Provided records

——————

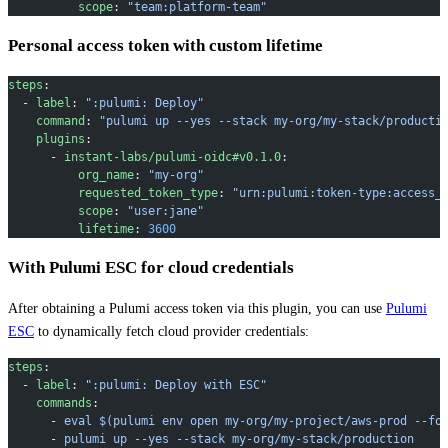
          scope
: 
"team:platform-team"
Personal access token with custom lifetime
steps
:
  - 
label
: 
":pulumi: Deploy"
    command
: 
"pulumi up --yes --stack my-org/my-stack/producti
    plugins
:
      - 
instant-labs/pulumi-oidc#v0.1.0
:
          org_name
: 
"my-org"
          requested_token_type
: 
"urn:pulumi:token-type:access_
          scope
: 
"user:jane"
          lifetime
: 
3600
With Pulumi ESC for cloud credentials
After obtaining a Pulumi access token via this plugin, you can use
Pulumi
ESC
to dynamically fetch cloud provider credentials:
steps
:
  - 
label
: 
":pulumi: Deploy with ESC"
    commands
:
      - 
eval $(pulumi env open my-org/my-project/aws-prod --fo
      - 
pulumi up --yes --stack my-org/my-stack/production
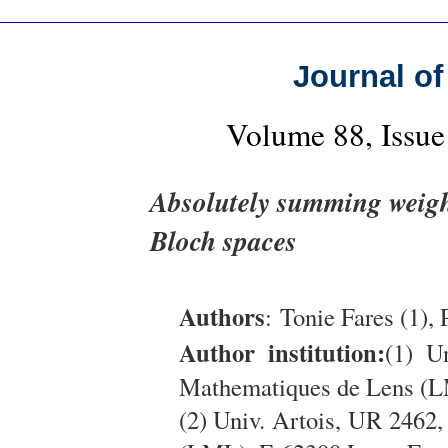
Journal of
Volume 88, Issue
Absolutely summing weigh
Bloch spaces
Authors
: Tonie Fares (1), 
Author institution:
(1) U
Mathematiques de Lens (L
(2) Univ. Artois, UR 2462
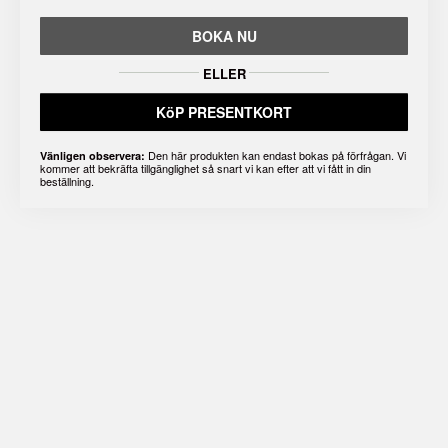
BOKA NU
ELLER
KöP PRESENTKORT
Den här produkten kan endast bokas på förfrågan. Vi
Vänligen observera:
kommer att bekräfta tillgänglighet så snart vi kan efter att vi fått in din
beställning.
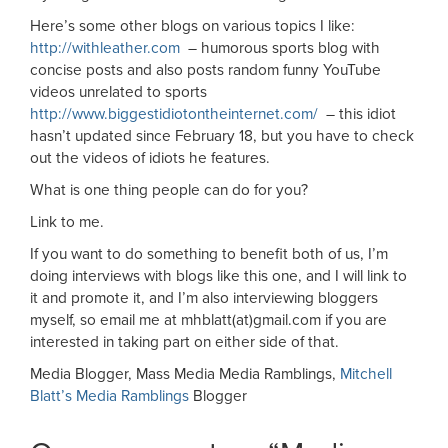
Here’s some other blogs on various topics I like:
http://withleather.com
– humorous sports blog with
concise posts and also posts random funny YouTube
videos unrelated to sports
http://www.biggestidiotontheinternet.com/
– this idiot
hasn’t updated since February 18, but you have to check
out the videos of idiots he features.
What is one thing people can do for you?
Link to me.
If you want to do something to benefit both of us, I’m
doing interviews with blogs like this one, and I will link to
it and promote it, and I’m also interviewing bloggers
myself, so email me at mhblatt(at)gmail.com if you are
interested in taking part on either side of that.
Media Blogger, Mass Media Media Ramblings,
Mitchell
Blatt’s Media Ramblings
Blogger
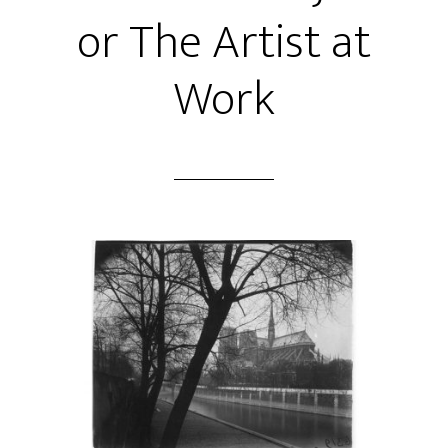
or The Artist at
Work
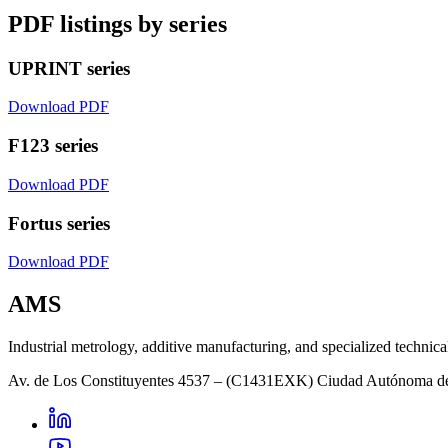
PDF listings by series
UPRINT series
Download PDF
F123 series
Download PDF
Fortus series
Download PDF
AMS
Industrial metrology, additive manufacturing, and specialized technica
Av. de Los Constituyentes 4537 – (C1431EXK) Ciudad Autónoma d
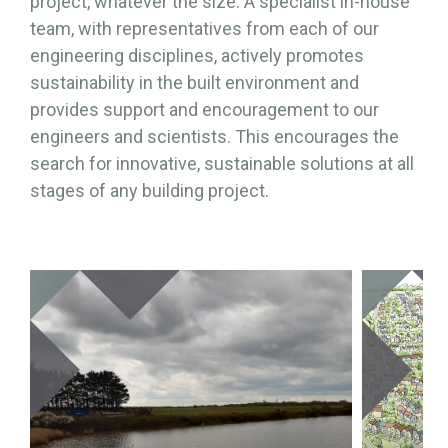
project, whatever the size. A specialist in-house
team, with representatives from each of our
engineering disciplines, actively promotes
sustainability in the built environment and
provides support and encouragement to our
engineers and scientists. This encourages the
search for innovative, sustainable solutions at all
stages of any building project.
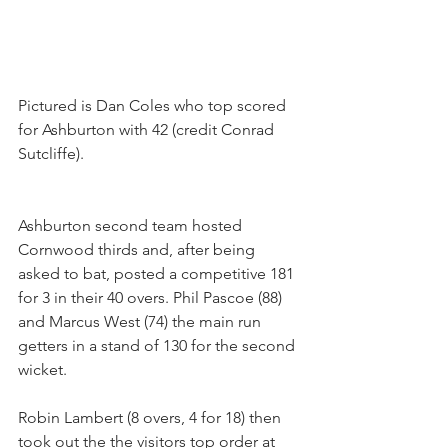
Pictured is Dan Coles who top scored 
for Ashburton with 42 (credit Conrad 
Sutcliffe).
Ashburton second team hosted 
Cornwood thirds and, after being 
asked to bat, posted a competitive 181 
for 3 in their 40 overs. Phil Pascoe (88) 
and Marcus West (74) the main run 
getters in a stand of 130 for the second 
wicket.
Robin Lambert (8 overs, 4 for 18) then 
took out the the visitors top order at 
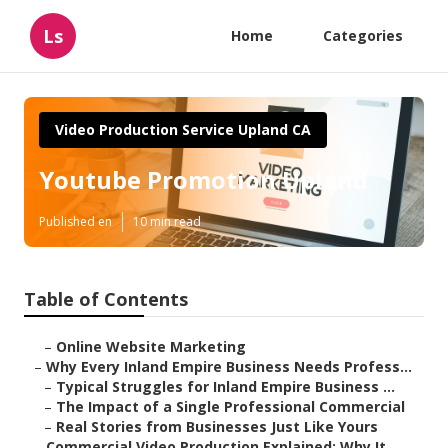
Ls
Home
Categories
Video Production Service Upland CA
Youtube Promotion Upland
Published en
10 min read
Table of Contents
–
Online Website Marketing
–
Why Every Inland Empire Business Needs Profess...
–
Typical Struggles for Inland Empire Business ...
–
The Impact of a Single Professional Commercial
–
Real Stories from Businesses Just Like Yours
–
Commercial Video Production Explained: Why It ...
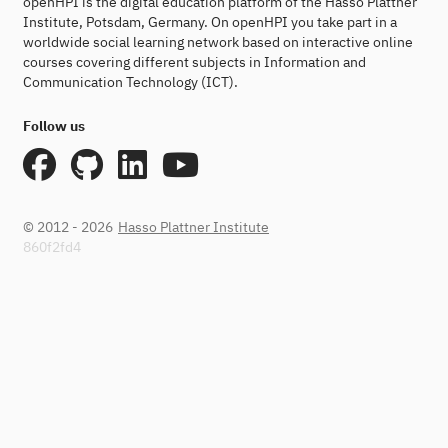
openHPI is the digital education platform of the Hasso Plattner
Institute, Potsdam, Germany. On openHPI you take part in a
worldwide social learning network based on interactive online
courses covering different subjects in Information and
Communication Technology (ICT).
Follow us
© 2012 - 2026
Hasso Plattner Institute
860f2fd4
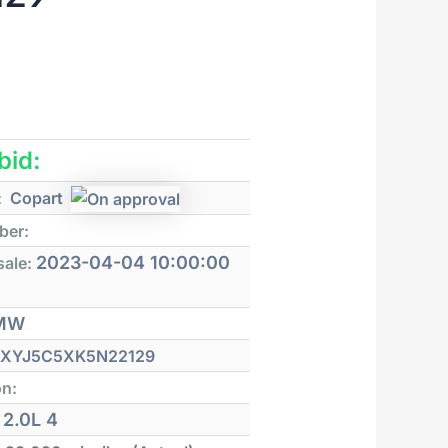
 bid:
:
Copart
ber:
2023-04-04 10:00:00
sale:
MW
XYJ5C5XK5N22129
on:
2.0L 4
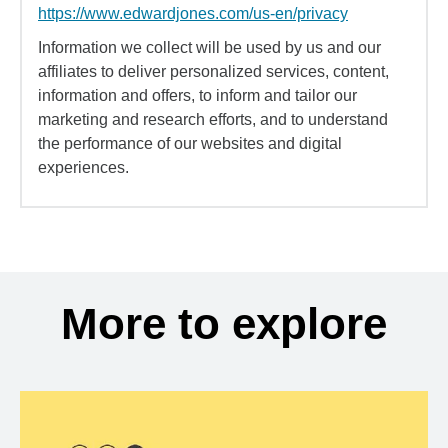
https://www.edwardjones.com/us-en/privacy
Information we collect will be used by us and our
affiliates to deliver personalized services, content,
information and offers, to inform and tailor our
marketing and research efforts, and to understand
the performance of our websites and digital
experiences.
More to explore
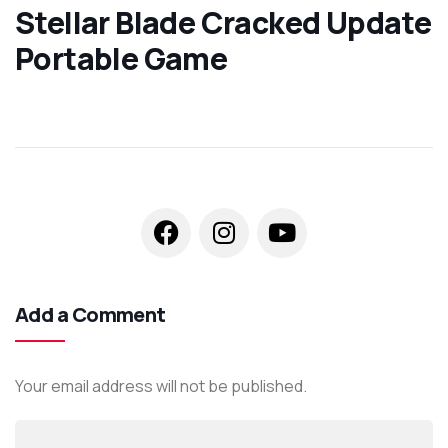
Stellar Blade Cracked Update
Portable Game
Add a Comment
Your email address will not be published.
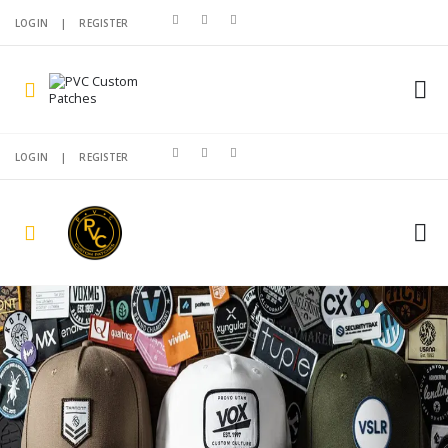
LOGIN
|
REGISTER
LOGIN
|
REGISTER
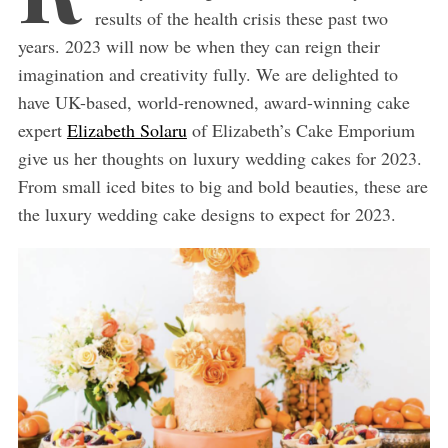
results of the health crisis these past two
years. 2023 will now be when they can reign their
imagination and creativity fully. We are delighted to
have UK-based, world-renowned, award-winning cake
expert
Elizabeth Solaru
of Elizabeth’s Cake Emporium
give us her thoughts on luxury wedding cakes for 2023.
From small iced bites to big and bold beauties, these are
the luxury wedding cake designs to expect for 2023.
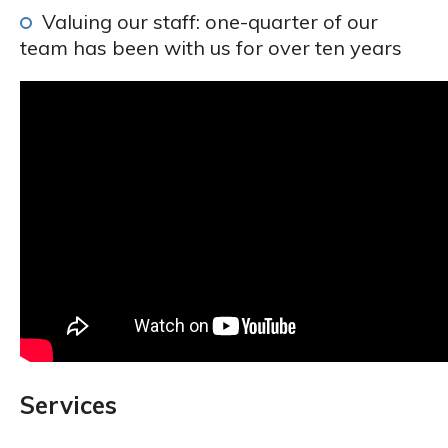
Valuing our staff: one-quarter of our
team has been with us for over ten years
Services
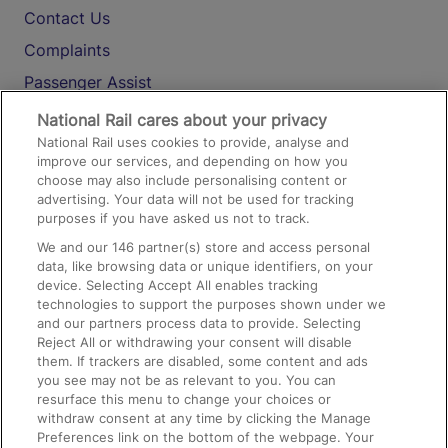
Contact Us
Complaints
Passenger Assist
Media
National Rail cares about your privacy
National Rail uses cookies to provide, analyse and
Text 61016
improve our services, and depending on how you
choose may also include personalising content or
advertising. Your data will not be used for tracking
On the Train
purposes if you have asked us not to track.
We and our
146
partner(s) store and access personal
data, like browsing data or unique identifiers, on your
Accessible Train Travel and Facilities
device. Selecting Accept All enables tracking
technologies to support the purposes shown under we
Train Travel with Bicycles
and our partners process data to provide. Selecting
Train Travel with Pets
Reject All or withdrawing your consent will disable
them. If trackers are disabled, some content and ads
Train Travel with Children
you see may not be as relevant to you. You can
resurface this menu to change your choices or
Food and Drink
withdraw consent at any time by clicking the Manage
Preferences link on the bottom of the webpage. Your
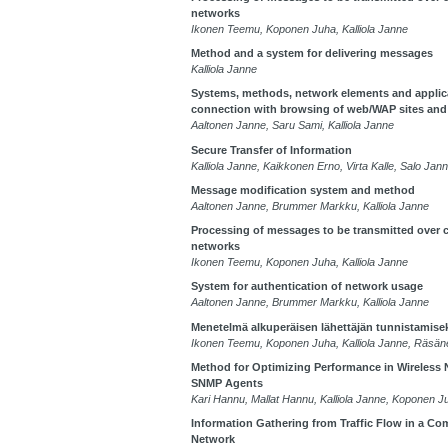
networks
Ikonen Teemu, Koponen Juha, Kalliola Janne
Method and a system for delivering messages
Kalliola Janne
Systems, methods, network elements and applic
connection with browsing of web/WAP sites and
Aaltonen Janne, Saru Sami, Kalliola Janne
Secure Transfer of Information
Kalliola Janne, Kaikkonen Erno, Virta Kalle, Salo J
Message modification system and method
Aaltonen Janne, Brummer Markku, Kalliola Janne
Processing of messages to be transmitted over
networks
Ikonen Teemu, Koponen Juha, Kalliola Janne
System for authentication of network usage
Aaltonen Janne, Brummer Markku, Kalliola Janne
Menetelmä alkuperäisen lähettäjän tunnistamise
Ikonen Teemu, Koponen Juha, Kalliola Janne, Räsä
Method for Optimizing Performance in Wireless
SNMP Agents
Kari Hannu, Mallat Hannu, Kalliola Janne, Koponen J
Information Gathering from Traffic Flow in a C
Network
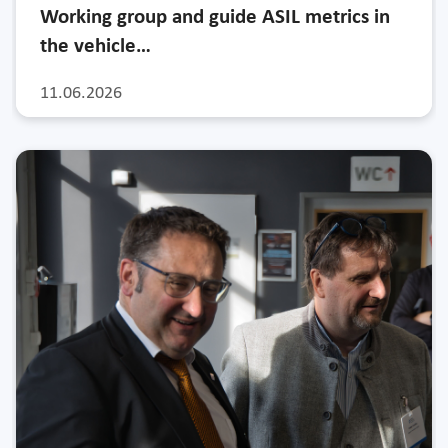
Working group and guide ASIL metrics in
the vehicle…
11.06.2026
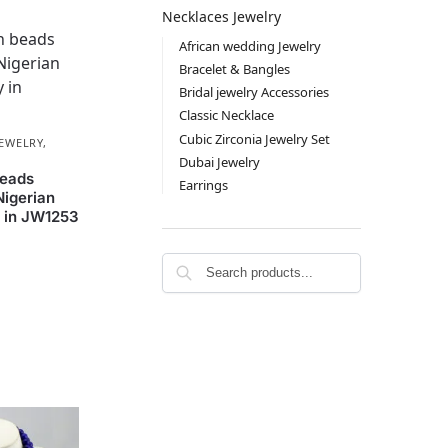
Necklaces Jewelry
African wedding Jewelry
Bracelet & Bangles
Bridal jewelry Accessories
Classic Necklace
Cubic Zirconia Jewelry Set
JEWELRY
,
Dubai Jewelry
beads
Earrings
Nigerian
 in JW1253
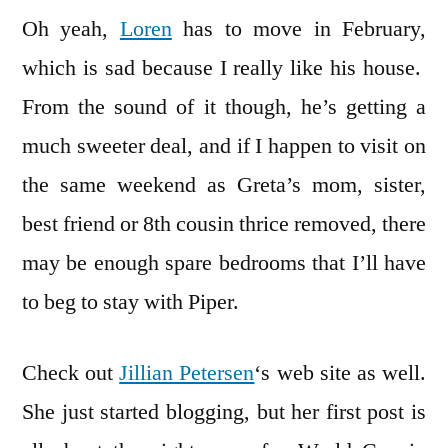
Oh yeah,
Loren
has to move in February,
which is sad because I really like his house.
From the sound of it though, he’s getting a
much sweeter deal, and if I happen to visit on
the same weekend as Greta’s mom, sister,
best friend or 8th cousin thrice removed, there
may be enough spare bedrooms that I’ll have
to beg to stay with Piper.
Check out
Jillian Petersen
‘s web site as well.
She just started blogging, but her first post is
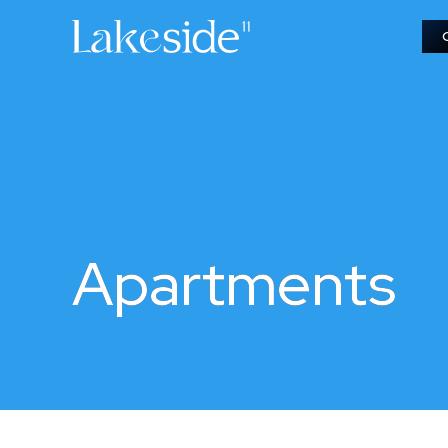
Apartments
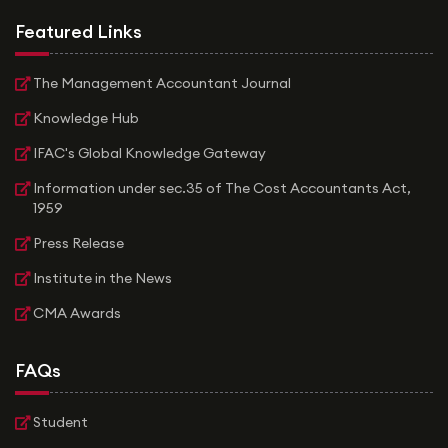
Featured Links
The Management Accountant Journal
Knowledge Hub
IFAC's Global Knowledge Gateway
Information under sec.35 of The Cost Accountants Act,
1959
Press Release
Institute in the News
CMA Awards
FAQs
Student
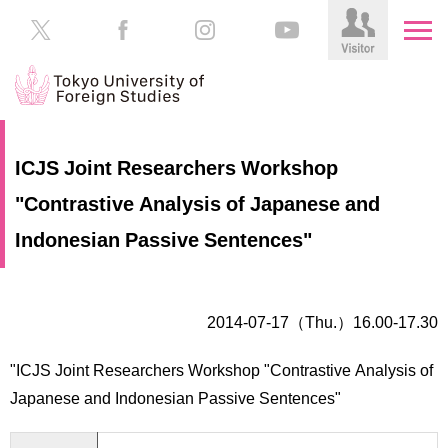
HOME
Prospective
ICJS Joint Researchers Workshop
Students
"Contrastive Analysis of Japanese and
About
TUFS
Current
Indonesian Passive Sentences"
Students
Schools
/
Parents/Guardians
Education
2014-07-17（Thu.）16.00-17.30
Alumni
Institutions
"ICJS Joint Researchers Workshop "Contrastive Analysis of
Inside
Japanese and Indonesian Passive Sentences"
Contributions
TUFS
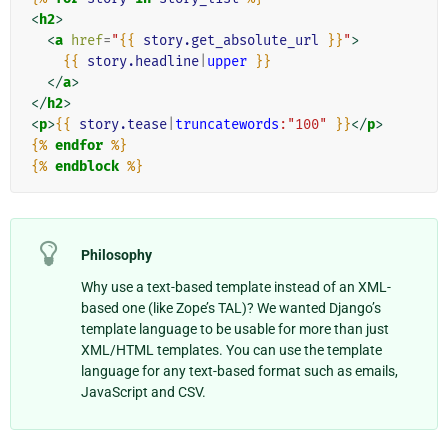
<
h2
>
<
a
href
=
"
{{
story.get_absolute_url
}}
"
>
{{
story.headline
|
upper
}}
</
a
>
</
h2
>
<
p
>
{{
story.tease
|
truncatewords
:"100"
}}
</
p
>
{%
endfor
%}
{%
endblock
%}
Philosophy
Why use a text-based template instead of an XML-
based one (like Zope’s TAL)? We wanted Django’s
template language to be usable for more than just
XML/HTML templates. You can use the template
language for any text-based format such as emails,
JavaScript and CSV.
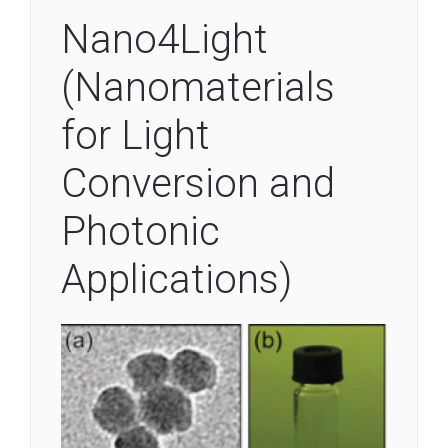
Nano4Light
(Nanomaterials
for Light
Conversion and
Photonic
Applications)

——————

Work task
Please show every line of the material that contains the string "messages".

Solution for this exercise
Method and a system for delivering messages
Processing of messages to be transmitted over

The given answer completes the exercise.